• _Exercise_
Only lines holding the word "remain" are wanted from the records; copy all of them.

[Records from a dataset]
····················

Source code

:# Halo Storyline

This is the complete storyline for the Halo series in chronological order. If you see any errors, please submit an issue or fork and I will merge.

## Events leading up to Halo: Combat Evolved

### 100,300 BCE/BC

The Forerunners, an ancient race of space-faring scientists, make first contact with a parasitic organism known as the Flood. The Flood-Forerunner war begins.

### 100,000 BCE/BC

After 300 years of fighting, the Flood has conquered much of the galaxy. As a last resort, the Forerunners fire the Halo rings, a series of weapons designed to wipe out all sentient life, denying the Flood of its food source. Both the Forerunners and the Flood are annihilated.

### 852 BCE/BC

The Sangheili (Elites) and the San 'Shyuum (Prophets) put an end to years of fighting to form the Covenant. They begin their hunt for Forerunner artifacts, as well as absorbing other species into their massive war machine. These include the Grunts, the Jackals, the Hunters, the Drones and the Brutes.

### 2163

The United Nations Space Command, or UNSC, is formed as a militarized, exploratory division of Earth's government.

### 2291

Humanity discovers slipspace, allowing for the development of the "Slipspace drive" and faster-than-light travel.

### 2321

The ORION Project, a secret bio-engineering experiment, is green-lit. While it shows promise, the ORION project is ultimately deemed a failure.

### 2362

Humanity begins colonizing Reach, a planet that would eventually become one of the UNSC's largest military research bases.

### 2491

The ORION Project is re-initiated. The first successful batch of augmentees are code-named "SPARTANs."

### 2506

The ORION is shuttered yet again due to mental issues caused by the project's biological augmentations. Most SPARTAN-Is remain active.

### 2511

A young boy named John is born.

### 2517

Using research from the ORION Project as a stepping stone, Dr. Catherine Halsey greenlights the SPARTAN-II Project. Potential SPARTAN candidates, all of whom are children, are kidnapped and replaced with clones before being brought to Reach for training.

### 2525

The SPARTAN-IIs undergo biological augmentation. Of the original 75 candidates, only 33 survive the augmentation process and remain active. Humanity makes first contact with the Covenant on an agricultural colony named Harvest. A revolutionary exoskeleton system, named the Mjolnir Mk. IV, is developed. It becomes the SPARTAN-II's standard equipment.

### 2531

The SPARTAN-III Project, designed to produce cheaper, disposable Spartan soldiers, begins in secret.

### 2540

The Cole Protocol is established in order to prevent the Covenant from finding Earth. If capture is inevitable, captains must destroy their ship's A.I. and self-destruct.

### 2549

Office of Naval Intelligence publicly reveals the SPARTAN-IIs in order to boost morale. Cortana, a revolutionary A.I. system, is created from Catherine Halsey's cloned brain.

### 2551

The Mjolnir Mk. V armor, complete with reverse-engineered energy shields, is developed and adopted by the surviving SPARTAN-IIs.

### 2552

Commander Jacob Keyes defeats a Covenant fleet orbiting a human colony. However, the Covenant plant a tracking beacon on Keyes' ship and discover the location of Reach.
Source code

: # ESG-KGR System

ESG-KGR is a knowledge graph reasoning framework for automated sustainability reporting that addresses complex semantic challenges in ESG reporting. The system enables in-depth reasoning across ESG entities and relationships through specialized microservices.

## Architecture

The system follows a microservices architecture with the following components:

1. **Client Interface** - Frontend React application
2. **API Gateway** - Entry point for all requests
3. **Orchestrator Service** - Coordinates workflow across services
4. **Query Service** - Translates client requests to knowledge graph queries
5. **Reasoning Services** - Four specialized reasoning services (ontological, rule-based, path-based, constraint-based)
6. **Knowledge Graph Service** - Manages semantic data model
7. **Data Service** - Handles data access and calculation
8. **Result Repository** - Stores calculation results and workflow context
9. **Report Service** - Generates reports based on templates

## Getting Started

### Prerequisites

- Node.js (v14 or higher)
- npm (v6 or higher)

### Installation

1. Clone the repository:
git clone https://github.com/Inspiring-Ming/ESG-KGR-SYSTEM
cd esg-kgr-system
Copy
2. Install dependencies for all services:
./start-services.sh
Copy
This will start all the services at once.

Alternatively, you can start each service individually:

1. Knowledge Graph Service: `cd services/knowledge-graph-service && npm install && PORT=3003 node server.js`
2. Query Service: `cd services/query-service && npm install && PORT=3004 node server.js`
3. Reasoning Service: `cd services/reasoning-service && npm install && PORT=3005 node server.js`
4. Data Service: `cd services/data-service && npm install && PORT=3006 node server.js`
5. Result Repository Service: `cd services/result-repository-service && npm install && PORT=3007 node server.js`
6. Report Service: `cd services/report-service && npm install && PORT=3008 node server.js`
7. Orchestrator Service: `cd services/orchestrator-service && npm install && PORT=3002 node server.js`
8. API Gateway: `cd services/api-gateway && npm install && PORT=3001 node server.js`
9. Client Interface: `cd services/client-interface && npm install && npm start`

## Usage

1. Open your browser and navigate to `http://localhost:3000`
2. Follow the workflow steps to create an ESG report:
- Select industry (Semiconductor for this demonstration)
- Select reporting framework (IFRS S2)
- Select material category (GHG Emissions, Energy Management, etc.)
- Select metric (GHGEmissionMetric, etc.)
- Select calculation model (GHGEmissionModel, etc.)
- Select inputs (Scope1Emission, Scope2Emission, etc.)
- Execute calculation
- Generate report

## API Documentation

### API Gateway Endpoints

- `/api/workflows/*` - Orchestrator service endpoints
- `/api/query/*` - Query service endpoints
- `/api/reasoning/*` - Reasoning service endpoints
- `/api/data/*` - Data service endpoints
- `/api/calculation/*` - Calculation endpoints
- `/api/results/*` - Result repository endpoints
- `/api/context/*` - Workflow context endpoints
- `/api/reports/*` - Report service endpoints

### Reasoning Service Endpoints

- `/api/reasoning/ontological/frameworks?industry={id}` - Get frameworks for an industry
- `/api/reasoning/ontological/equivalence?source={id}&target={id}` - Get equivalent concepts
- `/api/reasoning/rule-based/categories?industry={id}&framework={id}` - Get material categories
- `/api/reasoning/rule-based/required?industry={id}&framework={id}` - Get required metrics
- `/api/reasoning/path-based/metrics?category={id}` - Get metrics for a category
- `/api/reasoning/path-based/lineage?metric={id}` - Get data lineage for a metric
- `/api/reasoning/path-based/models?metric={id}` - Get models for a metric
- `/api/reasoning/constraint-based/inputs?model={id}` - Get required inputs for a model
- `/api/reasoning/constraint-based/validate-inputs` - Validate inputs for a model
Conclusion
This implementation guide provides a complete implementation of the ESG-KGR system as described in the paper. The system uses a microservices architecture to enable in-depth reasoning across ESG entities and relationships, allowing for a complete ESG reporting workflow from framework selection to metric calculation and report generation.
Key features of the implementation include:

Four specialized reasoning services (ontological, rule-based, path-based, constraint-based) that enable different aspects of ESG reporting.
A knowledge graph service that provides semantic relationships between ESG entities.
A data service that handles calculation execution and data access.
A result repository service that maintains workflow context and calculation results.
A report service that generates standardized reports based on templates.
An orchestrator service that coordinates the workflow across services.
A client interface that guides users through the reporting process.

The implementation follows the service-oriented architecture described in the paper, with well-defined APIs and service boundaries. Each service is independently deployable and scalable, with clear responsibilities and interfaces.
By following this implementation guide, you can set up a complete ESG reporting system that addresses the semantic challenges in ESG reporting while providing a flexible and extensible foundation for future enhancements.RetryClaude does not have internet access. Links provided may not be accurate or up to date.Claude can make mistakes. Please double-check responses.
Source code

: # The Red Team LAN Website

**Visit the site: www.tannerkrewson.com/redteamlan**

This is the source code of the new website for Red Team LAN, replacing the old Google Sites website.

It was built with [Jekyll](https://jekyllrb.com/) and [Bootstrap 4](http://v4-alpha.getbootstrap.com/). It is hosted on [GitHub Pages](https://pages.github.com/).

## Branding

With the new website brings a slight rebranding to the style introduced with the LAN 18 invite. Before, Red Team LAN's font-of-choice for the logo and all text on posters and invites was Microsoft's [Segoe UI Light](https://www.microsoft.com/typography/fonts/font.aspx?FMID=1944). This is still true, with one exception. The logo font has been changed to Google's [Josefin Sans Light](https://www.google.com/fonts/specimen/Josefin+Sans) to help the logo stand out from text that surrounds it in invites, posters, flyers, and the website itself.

····················

• _Your response_
The ORION is shuttered yet again due to mental issues caused by the project's biological augmentations. Most SPARTAN-Is remain active.
The SPARTAN-IIs undergo biological augmentation. Of the original 75 candidates, only 33 survive the augmentation process and remain active. Humanity makes first contact with the Covenant on an agricultural colony named Harvest. A revolutionary exoskeleton system, named the Mjolnir Mk. IV, is developed. It becomes the SPARTAN-II's standard equipment.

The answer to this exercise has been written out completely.